My friend took the year off, to try and get her breath and to hope the service dog would be gone the next fall. It was the only alternative she could think of that didn't involve a lawsuit from a parent.

Please, service dog people, don't start screaming at me; I think your dog is fantastic and I'm sincerely glad you have him. It's just that many people are allergic to dog dander, and I'm one of them.

When I know I'm going to be around a dog, I've got pills to pop, but I can't take them all the time because I'm taking a pretty large pill cocktail daily and they interact badly with some of them.
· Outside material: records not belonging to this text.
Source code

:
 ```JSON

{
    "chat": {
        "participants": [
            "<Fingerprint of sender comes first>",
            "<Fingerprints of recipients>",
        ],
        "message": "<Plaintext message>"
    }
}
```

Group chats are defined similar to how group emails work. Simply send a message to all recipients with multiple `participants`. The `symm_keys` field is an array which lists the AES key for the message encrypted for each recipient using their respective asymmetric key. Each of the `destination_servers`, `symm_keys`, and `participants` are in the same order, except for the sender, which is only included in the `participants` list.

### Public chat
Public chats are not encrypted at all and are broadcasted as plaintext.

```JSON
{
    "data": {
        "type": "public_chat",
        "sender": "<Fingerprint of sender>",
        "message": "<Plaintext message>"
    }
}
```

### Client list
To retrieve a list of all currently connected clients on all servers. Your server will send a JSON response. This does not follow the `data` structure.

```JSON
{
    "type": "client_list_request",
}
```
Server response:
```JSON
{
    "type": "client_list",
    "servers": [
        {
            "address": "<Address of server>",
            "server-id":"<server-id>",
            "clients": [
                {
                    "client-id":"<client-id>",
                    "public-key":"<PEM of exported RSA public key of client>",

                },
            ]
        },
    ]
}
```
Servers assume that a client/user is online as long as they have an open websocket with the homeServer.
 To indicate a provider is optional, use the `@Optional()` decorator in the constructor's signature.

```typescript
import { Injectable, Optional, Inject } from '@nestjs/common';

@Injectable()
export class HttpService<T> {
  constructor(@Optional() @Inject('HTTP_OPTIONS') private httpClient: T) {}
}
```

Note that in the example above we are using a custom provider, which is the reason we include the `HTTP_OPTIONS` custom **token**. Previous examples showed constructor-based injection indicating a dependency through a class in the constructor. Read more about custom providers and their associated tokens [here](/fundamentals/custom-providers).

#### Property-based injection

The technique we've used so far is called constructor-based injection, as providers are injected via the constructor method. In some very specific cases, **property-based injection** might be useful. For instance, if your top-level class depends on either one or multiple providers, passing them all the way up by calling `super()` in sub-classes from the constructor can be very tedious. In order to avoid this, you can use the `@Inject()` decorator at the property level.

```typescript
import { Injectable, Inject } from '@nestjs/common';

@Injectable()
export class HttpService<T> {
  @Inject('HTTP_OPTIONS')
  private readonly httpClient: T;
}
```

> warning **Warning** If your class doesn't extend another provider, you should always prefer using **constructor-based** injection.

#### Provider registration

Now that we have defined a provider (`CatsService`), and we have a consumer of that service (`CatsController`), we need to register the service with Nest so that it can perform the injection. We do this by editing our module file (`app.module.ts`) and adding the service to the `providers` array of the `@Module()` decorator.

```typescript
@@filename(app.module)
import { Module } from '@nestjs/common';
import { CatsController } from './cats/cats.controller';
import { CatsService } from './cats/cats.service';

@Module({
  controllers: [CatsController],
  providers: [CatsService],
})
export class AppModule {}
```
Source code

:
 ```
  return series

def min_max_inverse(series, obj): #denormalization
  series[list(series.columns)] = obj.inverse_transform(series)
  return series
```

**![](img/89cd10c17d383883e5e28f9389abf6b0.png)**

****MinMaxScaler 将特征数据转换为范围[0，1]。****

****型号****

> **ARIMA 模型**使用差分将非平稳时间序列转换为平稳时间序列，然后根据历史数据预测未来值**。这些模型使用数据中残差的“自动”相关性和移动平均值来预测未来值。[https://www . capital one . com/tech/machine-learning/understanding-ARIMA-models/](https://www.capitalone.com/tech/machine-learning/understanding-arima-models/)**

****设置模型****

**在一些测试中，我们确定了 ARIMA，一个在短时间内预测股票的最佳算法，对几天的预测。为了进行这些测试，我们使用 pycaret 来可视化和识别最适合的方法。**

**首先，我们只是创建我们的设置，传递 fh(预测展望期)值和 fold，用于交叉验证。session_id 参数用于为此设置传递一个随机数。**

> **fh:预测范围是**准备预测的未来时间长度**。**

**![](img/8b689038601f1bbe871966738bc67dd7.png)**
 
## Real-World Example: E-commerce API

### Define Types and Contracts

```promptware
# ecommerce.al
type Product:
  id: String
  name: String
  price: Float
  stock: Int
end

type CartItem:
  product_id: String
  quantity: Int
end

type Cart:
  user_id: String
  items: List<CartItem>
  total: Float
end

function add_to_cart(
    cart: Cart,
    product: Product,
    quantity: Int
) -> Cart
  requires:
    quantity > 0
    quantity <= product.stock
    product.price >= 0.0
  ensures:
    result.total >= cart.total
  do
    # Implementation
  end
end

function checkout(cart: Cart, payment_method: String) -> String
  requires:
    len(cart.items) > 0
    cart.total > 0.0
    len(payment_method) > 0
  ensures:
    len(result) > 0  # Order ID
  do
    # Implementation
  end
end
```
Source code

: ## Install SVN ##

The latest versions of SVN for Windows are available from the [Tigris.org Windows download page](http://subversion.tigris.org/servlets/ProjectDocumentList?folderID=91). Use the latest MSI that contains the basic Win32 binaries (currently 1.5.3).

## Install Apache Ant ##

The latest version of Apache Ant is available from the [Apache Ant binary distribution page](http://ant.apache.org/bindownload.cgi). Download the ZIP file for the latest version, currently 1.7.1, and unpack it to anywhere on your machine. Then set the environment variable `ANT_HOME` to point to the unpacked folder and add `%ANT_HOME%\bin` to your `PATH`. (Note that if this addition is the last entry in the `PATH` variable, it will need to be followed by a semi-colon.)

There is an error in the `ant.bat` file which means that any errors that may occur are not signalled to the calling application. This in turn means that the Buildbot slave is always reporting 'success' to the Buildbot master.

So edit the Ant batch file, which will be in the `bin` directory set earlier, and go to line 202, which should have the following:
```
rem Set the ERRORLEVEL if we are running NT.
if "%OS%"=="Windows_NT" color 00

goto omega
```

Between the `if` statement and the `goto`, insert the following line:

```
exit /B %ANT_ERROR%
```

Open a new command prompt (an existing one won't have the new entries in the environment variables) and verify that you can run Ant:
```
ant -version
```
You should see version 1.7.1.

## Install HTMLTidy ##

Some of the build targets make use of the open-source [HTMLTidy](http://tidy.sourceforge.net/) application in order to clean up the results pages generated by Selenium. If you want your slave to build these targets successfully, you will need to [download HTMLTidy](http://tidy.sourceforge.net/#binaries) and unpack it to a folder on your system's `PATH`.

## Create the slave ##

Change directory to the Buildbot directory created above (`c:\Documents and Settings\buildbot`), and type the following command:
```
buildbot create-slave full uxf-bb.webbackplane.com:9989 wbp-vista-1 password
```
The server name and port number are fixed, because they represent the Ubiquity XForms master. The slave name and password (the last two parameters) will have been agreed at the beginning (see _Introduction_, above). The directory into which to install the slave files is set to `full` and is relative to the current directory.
What is the point of this post? I don't know. It's bound to infuriate somebody out there somewhere and I'm really tired of fending off attacks from people who don't read well and who are so thin-skinned they see disdain where none was intended. I think it's because I saw Emma at Bob Evans tonight and she was eating plain vanilla ice cream, and suddenly the whole elementary cafeteria flashed through my mind, with all of us kids' lunches spread out on the long table and Emma with her white bread and peanut butter and plain vanilla ice cream with the rough wooden spoon that always put splinters on our tongues: the only kid who couldn't participate in the cookie trading that always went on. Was it fair for us to eat cookies when she couldn't? Yes, it was.

We could and she couldn't. That's how life is sometimes. The sooner we all learn that and adjust our thinking to it, the better off we'll all be.

Would any of you care to sign my petition to remove all dogs from a five-mile radius of my home, because I'm allergic and might die if one wanders onto my front porch? Because it's sooo not fair that you can have one and I can't.